Boulevard Park in Bellingham, Washington was again Si’ Selechem, its historic name. Coast Salish canoes once again landed on her shores. Languages familiar to the ancestors were spoken, and songs familiar to the ancestors were sung. Smoked salmon scented the air.
Coast Salish and non-Native communities worked together to present the fourth annual Coast Salish Day on July 9, a celebration of the traditional culture of this place, which is within the Lummi Nation’s historic territory.
Canoes from Lummi, Nooksack, Samish, Swinomish and Quinault were welcomed. Local, state and federal officials offered welcoming remarks. There were artists, learning booths, and traditional foods. Canoe rides were offered as a fundraiser for the Canoe Journey, an annual gathering of Northwest indigenous nations.
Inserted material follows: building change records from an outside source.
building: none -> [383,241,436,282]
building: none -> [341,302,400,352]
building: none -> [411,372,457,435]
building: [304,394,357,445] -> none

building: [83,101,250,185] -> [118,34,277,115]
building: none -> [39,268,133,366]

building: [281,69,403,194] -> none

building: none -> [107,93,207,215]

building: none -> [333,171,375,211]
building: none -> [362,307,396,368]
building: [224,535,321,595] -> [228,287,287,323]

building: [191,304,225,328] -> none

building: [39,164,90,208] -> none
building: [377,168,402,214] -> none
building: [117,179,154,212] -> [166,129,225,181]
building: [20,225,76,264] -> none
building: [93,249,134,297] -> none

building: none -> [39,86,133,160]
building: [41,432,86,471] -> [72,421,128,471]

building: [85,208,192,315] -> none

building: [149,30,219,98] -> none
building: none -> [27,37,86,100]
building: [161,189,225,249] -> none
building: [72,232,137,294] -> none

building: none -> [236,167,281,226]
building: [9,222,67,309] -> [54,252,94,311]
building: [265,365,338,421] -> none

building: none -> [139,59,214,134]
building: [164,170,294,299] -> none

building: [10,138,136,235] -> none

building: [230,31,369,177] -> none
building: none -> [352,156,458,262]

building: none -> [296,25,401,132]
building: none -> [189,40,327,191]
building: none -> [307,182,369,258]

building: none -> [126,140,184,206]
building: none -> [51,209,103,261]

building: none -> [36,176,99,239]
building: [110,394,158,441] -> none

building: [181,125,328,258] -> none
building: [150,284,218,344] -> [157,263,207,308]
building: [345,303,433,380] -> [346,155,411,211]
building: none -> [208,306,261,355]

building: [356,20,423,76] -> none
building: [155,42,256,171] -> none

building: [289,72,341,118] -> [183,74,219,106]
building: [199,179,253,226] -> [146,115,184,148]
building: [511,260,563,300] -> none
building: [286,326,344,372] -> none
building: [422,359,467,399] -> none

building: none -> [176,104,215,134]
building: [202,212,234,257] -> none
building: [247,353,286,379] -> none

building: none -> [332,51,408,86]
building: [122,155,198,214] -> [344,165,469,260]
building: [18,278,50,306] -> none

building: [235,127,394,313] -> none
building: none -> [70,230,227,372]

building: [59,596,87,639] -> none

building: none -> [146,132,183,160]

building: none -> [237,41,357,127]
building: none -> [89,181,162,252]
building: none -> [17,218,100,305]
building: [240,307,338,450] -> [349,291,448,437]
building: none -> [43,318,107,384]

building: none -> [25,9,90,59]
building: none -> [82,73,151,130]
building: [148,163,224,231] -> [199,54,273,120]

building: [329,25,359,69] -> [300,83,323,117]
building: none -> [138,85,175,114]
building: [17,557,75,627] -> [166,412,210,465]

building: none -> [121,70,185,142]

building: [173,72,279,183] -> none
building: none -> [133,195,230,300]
Jonah Ballew, 13, of the Lummi Nation told in story and song about how the Coast Salish people survived the Great Flood. Marilyn Bard, Quinault, and Duwamish Chairwoman Cecile Hansen shared memories of the Paddle to Seattle in 1989, which spawned the modern Canoe Journey. Lummi violinist Swil Kanim and Yaqui flutist Peter Ali performed. The Unangax Inuit Dancers shared some of their traditional dances.
Pete Kremen, chief executive of Whatcom County, called the day “a celebration of canoes that have landed here for centuries and will land here for centuries to come.” Bellingham Mayor Dan Pike said he hoped the intercultural collaboration that went into presenting the day was a sign “we are bringing back the relationship that we haven’t always honored properly.”
James “Smitty” Hillaire, Lummi Nation cultural director, said, “We are the nation that has always been willing to share what we have. We are so proud to have this happen in our traditional land.”